> **Requirement**
Write out the data word for word, taking care that no picture is carried over.

> **Supplied records**

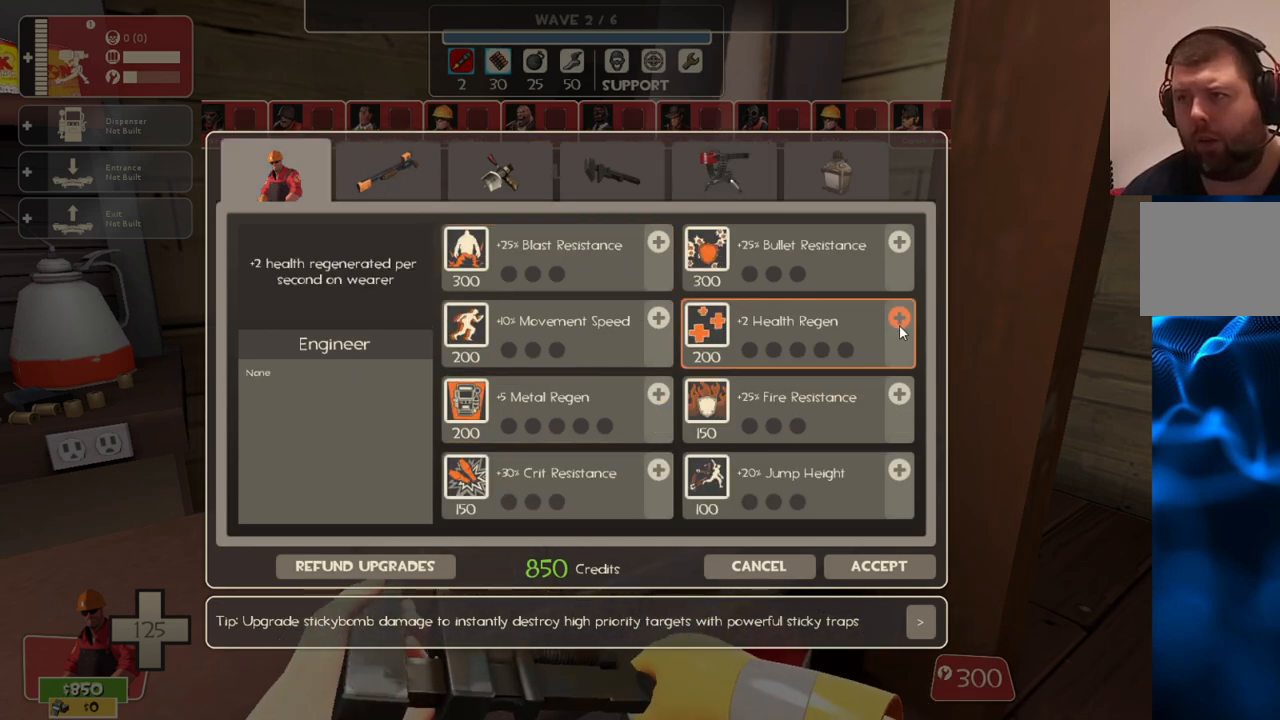
{"buttons": [], "left_stick": "center", "right_stick": "down-left", "events": [[350, "R2", "down"], [467, "right_stick", "down-left"], [483, "R2", "up"]]}
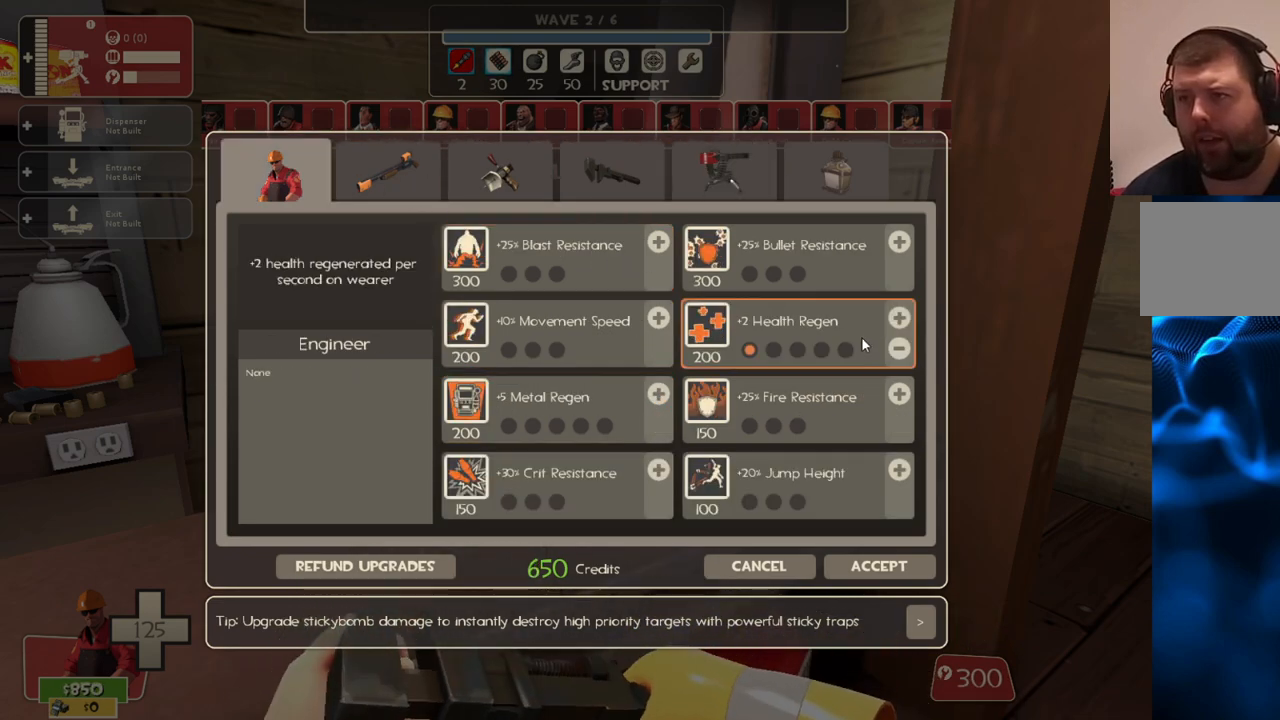
{"buttons": [], "left_stick": "center", "right_stick": "center", "events": [[300, "right_stick", "center"]]}
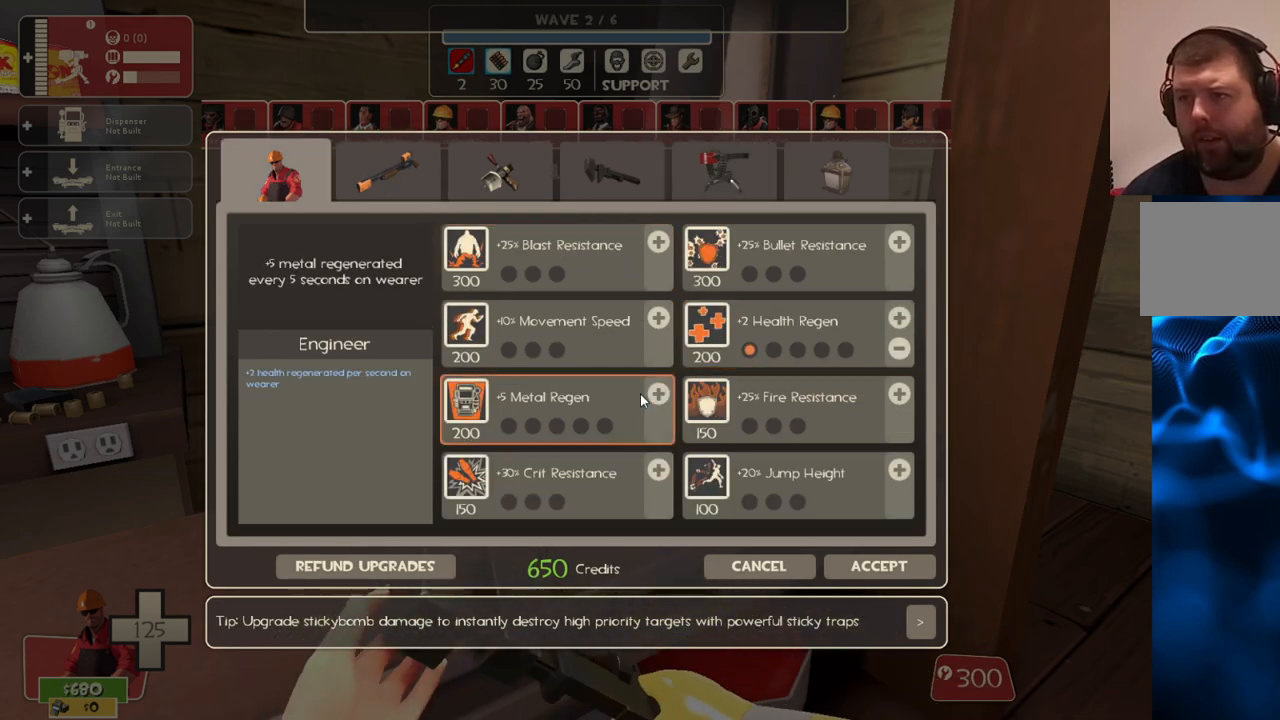
{"buttons": [], "left_stick": "center", "right_stick": "center", "events": [[17, "right_stick", "right"], [117, "right_stick", "center"], [200, "R2", "down"], [300, "R2", "up"]]}
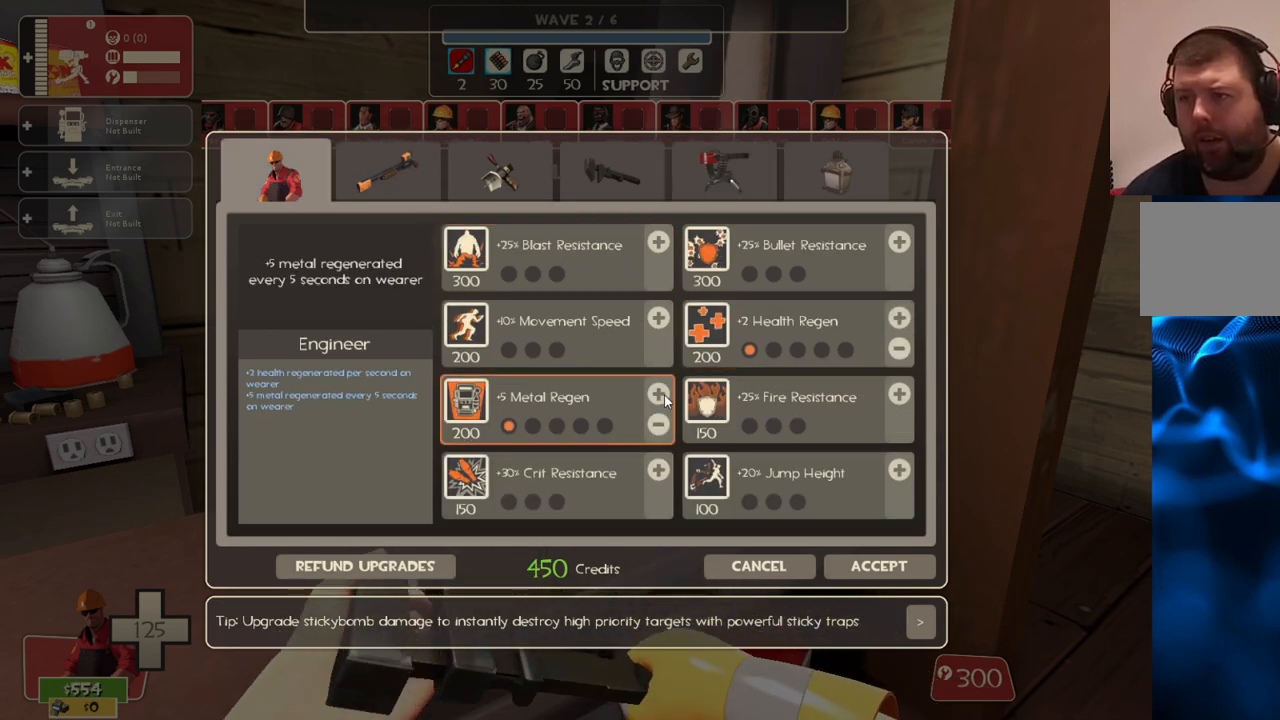
{"buttons": [], "left_stick": "center", "right_stick": "center", "events": []}
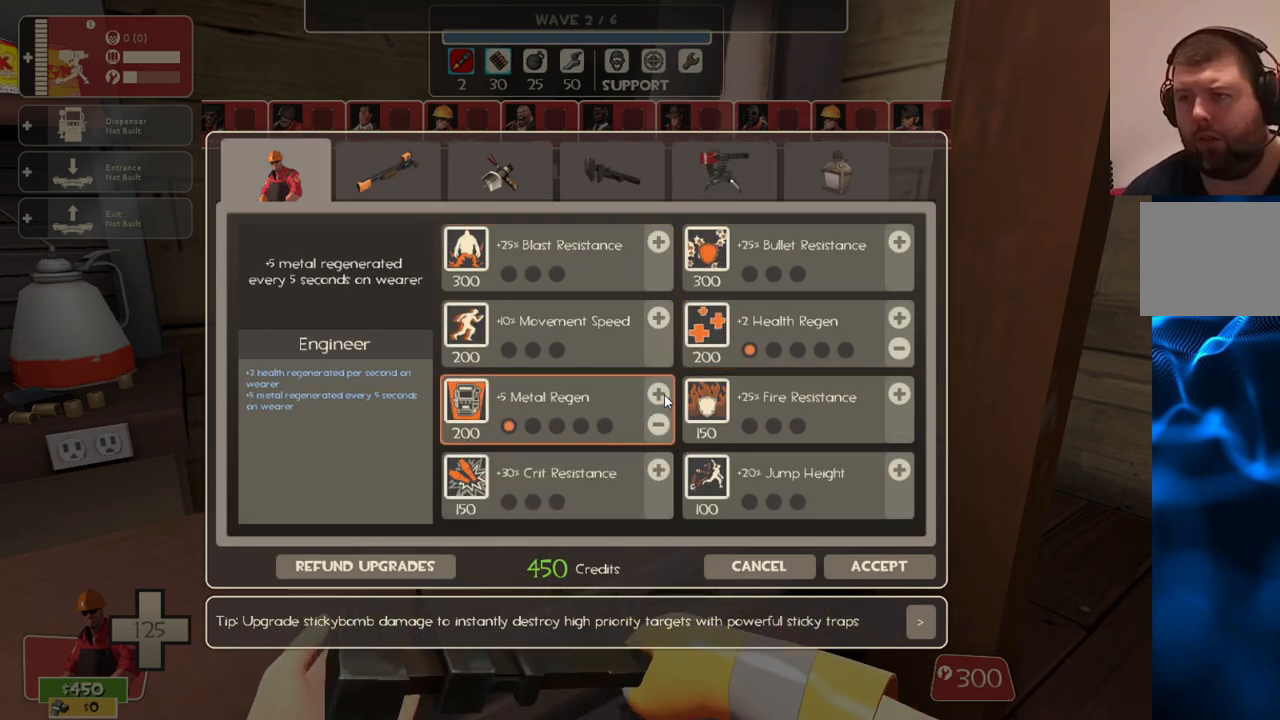
{"buttons": [], "left_stick": "center", "right_stick": "center", "events": []}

> **Your response**
{"buttons": [], "left_stick": "center", "right_stick": "down-left", "events": [[350, "R2", "down"], [467, "right_stick", "down-left"], [483, "R2", "up"]]}
{"buttons": [], "left_stick": "center", "right_stick": "center", "events": [[300, "right_stick", "center"]]}
{"buttons": [], "left_stick": "center", "right_stick": "center", "events": [[17, "right_stick", "right"], [117, "right_stick", "center"], [200, "R2", "down"], [300, "R2", "up"]]}
{"buttons": [], "left_stick": "center", "right_stick": "center", "events": []}
{"buttons": [], "left_stick": "center", "right_stick": "center", "events": []}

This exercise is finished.